Istruzioni per diventare fascisti

Istruzioni per diventare fascisti

Un soggetto politico che voglia davvero aspirare a introdurre nella società un nuovo fascismo capace di soppiantare la democrazia deve partire dalle parole. Ad esempio deve rendere bene chiara, facendola metabolizzare al corpo sociale, la distinzione tra leader e capo. Il primo è proprio di un sistema democratico, in quanto soggetto fortemente carismatico che è in grado di guidare con metodo democratico, che sa dialogare con ogni interlocutore in modo leale, valorizzandolo e trattandolo al suo pari. Il secondo invece è schietto e diretto, non perde tempo a intessere dibattiti con altri che non siano i suoi sostenitori. Il capo non ha avversari ma solo nemici e non finge nemmeno di prendere in considerazione le loro idee, perché farlo significherebbe dover affrontare la possibilità di un dissenso argomentato davanti al quale la sua costruzione di falsi miti e stereotipi non avrebbe alcun valore e crollerebbe miseramente. Il ruolo del capo non può essere messo in discussione, non deve essere contrastato e non deve neanche essere scelto dal popolo perché è egli stesso che sceglie il popolo da guidare e salvare. Il fascismo necessita di un capo attorno al quale si possa costruire un consenso sterminato e acritico sostenuto dal falso mito della rapidità ed efficienza della decisione che, non dovendo essere mediata da opinioni diverse, può celermente essere assunta dal capo senza consultazione e a suo libero arbitrio. Il leader di un sistema democratico, invece, è tenuto a superare infiniti vagli critici e a bilanciare pesi e contrappesi prima di poter assumere una decisione, tanto che spesso nessuna decisione può realmente essere presa. Il fascismo sguazza nella diminuzione del confronto e degli spazi di partecipazione, nella strumentalizzazione delle parole, nella costruzione programmata di un nemico sul quale far ricadere tutti i mali e le disfunzioni della società e nella celebrazione ostentata di una libertà politica del capo sfrenata e senza controllo…

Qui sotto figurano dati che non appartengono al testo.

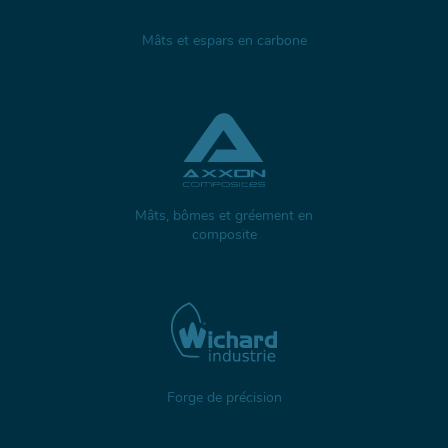
Mâts et espars en carbone
Mâts, bômes et gréement en
composite
Forge de précision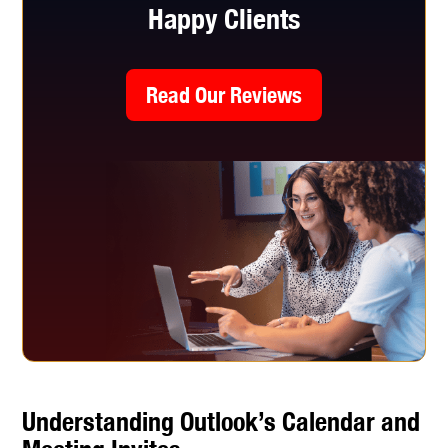
Happy Clients
Read Our Reviews
Understanding Outlook’s Calendar and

In questo Istruzioni per diventare fascisti la scrittrice e intellettuale sarda Michela Murgia pone in essere un sorprendente rovesciamento sociale mettendo in scena un saggio che muove da un punto di vista ben preciso: il fascismo è meglio della democrazia. Così facendo la scrittrice cerca di convincere il lettore della nocività della democrazia e della convenienza di un regime dittatoriale capace di perseguire obiettivi di celerità decisionale ed efficienza, risparmio economico e assenza di disordine. Calandosi pienamente e perfettamente nella mentalità fascista l’autrice sa costruire la propria indagine su ciò che ancora oggi rende attuale quel fenomeno storico (il fascismo) mai veramente superato in Italia: il metodo. Il metodo fascista è infatti la vera forza di ogni narrazione dittatoriale e antidemocratica perché consente di raffrontare, esagerandole, le disfunzioni inevitabili della democrazia quale governo del popolo dove ognuno vuole avere voce in capitolo così rischiando spesso di paralizzare l’assunzione di scelte e il governo e i presunti vantaggi del fascismo quale potere di un solo uomo che velocemente può fare e disfare. Con una scrittura lineare ma elaborata la Murgia è in grado di sorprendere il lettore conducendolo nel proprio gioco di specchi e di finzione dove la superiorità sociale e morale del fascismo sembra non poter esser messa in discussione e rappresentare un postulato inattaccabile e inevitabilmente da condividere. Uno sguardo che se ben tarato conduce il lettore in realtà a comprendere tutte le pecche del metodo fascista oltre che i pericoli insiti in esso e in tutti coloro che pur senza pronunciarne espressamente il nome, in realtà, sono ben addentro alle perverse pieghe del fenomeno. L’opera è arricchita da una appendice finale – il “fascistometro” di cui tanto si è parlato su media e social e che è anche online - dove il lettore può mettersi alla prova con una serie di domande e scoprire così quanto realmente e intimamente è fascista. Un’opera, dunque, che sorprende, a tratti diverte ma soprattutto fa riflettere portandoci a interrogare sul presente che stiamo vivendo.